Saturday, Sept. 10 marks the fourth annual Big Bear Stampede, a race organized to raise awareness of depression, lower Montana’s suicide rate, and celebrate the memory of Geoff Faerber, a Gardiner resident and entrepreneur who struggled with depression and took his own life in 2011.

The race also celebrates the lives of others who struggle with or have lost a battle with depression, anxiety, bi-polar and other critical mental illnesses.
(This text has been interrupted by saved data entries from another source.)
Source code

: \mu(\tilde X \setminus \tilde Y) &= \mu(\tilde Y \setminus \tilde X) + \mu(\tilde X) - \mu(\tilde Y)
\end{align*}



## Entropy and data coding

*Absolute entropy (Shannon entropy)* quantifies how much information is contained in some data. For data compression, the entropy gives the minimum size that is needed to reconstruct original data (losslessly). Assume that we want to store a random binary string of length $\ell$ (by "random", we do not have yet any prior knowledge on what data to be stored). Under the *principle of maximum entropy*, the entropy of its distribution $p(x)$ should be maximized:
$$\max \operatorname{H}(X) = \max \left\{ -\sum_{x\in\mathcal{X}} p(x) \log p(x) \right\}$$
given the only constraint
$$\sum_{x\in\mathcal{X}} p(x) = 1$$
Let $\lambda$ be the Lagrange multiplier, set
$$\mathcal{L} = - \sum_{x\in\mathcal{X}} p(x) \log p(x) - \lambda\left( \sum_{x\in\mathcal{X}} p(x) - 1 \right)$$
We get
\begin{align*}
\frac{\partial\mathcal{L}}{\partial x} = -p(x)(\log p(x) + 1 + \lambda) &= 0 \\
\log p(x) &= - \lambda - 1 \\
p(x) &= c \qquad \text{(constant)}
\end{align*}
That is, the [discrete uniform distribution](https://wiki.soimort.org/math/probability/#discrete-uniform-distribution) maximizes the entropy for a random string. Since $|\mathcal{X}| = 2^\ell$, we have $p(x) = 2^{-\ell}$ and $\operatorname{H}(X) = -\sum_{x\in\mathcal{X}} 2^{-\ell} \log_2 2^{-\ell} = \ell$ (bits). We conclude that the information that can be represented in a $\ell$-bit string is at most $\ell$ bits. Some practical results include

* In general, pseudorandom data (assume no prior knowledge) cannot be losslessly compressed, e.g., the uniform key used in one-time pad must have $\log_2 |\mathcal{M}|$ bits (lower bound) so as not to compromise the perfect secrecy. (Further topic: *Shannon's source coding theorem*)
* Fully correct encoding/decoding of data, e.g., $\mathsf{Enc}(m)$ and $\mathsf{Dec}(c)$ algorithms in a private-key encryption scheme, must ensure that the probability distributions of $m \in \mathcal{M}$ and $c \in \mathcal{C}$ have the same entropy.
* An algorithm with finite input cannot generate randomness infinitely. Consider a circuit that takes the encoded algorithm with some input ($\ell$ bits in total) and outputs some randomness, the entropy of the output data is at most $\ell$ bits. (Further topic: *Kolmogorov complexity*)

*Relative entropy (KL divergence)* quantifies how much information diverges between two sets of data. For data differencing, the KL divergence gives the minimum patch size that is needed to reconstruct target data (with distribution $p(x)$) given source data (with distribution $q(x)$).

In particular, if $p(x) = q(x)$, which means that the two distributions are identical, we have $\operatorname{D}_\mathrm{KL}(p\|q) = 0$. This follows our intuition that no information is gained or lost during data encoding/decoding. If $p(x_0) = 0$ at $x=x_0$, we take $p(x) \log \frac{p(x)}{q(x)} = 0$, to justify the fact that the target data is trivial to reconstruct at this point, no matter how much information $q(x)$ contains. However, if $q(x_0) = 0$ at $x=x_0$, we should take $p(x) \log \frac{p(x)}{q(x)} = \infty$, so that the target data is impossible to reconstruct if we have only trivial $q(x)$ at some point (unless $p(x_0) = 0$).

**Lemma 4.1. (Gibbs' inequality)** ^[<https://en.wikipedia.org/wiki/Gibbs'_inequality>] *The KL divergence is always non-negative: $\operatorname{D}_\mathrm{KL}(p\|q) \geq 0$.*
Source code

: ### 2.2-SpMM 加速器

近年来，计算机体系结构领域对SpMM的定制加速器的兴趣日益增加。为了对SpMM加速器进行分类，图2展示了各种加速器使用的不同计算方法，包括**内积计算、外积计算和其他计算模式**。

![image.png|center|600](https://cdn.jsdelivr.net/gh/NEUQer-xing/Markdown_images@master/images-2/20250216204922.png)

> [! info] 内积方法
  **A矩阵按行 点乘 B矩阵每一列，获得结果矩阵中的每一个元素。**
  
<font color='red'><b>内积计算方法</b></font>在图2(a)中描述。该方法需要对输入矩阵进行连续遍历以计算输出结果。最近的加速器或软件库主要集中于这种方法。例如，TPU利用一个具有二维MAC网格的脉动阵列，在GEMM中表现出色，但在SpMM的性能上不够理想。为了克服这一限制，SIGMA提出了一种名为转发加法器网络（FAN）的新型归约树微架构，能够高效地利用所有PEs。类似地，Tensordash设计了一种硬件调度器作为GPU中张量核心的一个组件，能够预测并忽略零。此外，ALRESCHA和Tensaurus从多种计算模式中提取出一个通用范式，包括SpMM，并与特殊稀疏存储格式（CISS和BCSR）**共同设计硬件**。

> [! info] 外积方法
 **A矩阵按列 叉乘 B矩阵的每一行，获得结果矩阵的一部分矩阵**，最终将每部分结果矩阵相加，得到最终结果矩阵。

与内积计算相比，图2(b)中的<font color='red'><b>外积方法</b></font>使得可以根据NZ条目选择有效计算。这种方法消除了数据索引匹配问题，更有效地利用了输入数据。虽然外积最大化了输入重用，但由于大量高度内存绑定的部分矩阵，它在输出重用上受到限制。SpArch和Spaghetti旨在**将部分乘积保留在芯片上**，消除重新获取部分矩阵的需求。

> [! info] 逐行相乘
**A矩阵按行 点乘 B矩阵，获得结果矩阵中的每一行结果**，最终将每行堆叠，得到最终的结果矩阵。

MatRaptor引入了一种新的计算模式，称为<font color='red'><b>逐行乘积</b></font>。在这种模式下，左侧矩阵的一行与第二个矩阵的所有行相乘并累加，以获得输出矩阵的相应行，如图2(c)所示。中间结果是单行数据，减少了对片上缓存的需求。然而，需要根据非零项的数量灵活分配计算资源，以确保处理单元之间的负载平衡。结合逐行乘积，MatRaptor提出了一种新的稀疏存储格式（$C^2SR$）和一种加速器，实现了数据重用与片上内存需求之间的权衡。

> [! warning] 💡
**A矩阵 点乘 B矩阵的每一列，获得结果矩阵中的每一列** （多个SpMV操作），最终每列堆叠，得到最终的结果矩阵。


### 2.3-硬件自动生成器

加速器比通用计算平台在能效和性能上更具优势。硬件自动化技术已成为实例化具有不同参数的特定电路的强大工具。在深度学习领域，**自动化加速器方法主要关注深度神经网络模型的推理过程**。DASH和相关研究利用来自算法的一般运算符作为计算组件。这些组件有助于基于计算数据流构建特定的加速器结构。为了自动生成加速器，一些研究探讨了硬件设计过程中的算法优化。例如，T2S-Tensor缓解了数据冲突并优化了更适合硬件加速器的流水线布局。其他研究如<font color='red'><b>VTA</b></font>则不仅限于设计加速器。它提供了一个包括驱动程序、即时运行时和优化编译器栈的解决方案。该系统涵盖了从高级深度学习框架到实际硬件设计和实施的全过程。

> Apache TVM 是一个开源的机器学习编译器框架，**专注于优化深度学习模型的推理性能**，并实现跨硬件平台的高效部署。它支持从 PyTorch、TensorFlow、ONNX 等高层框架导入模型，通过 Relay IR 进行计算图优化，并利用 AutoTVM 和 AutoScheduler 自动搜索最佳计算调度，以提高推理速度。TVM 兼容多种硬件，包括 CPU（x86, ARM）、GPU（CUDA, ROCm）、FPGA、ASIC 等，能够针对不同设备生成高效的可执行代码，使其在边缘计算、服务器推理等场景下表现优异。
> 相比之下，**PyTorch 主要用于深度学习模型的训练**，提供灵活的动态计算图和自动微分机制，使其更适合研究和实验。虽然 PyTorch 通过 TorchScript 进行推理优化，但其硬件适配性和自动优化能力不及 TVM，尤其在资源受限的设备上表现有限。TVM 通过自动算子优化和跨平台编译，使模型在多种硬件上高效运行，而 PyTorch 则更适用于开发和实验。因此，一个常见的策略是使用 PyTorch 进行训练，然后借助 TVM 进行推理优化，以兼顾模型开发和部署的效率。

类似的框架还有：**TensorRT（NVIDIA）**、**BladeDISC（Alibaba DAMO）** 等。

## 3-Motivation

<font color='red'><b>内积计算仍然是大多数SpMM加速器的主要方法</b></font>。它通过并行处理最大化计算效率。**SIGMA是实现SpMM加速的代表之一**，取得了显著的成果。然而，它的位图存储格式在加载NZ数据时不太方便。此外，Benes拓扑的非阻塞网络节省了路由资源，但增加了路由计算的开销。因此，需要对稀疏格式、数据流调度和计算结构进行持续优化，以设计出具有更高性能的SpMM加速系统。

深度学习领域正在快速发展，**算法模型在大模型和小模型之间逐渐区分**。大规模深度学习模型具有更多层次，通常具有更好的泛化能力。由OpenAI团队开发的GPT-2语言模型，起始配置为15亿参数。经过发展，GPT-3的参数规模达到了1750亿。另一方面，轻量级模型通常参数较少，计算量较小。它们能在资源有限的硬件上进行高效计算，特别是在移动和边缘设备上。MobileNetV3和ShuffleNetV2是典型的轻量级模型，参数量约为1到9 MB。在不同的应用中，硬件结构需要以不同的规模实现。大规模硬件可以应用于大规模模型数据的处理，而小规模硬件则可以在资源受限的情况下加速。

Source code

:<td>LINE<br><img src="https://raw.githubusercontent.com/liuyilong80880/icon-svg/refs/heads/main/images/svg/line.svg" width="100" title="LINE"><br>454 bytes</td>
Montana has the third-highest suicide rate in the nation, a sobering statistic the community of Gardiner has worked to change with a number of initiatives including programs on suicide prevention for teachers and lay people, bringing counselors to the community, and hosting a day of outdoor recreation for people seeking help at the Montana Mental Health Center in Livingston. Proceeds from the Big Bear Stampede assist with these programs.

The race is held in the Absarokee Mountains on trails overlooking Yellowstone National Park. Runners and walkers will gather at the Eagle Creek Campground 2 miles north of Gardiner to participate in a 9 km race, 5 km race, 5 km walk, or 1 km kids’ run with Smokey Bear. A total of $1,000 in prize money will be awarded to top finishers.

Nikki Kimbal, a highly decorated ultra marathon runner, will speak after the race wraps up. Kimbal has educated herself about strenuous exercise as a way to treat depression and overcome extreme grief. She has said she thinks of running as her medication of choice in a lifelong fight with major depression.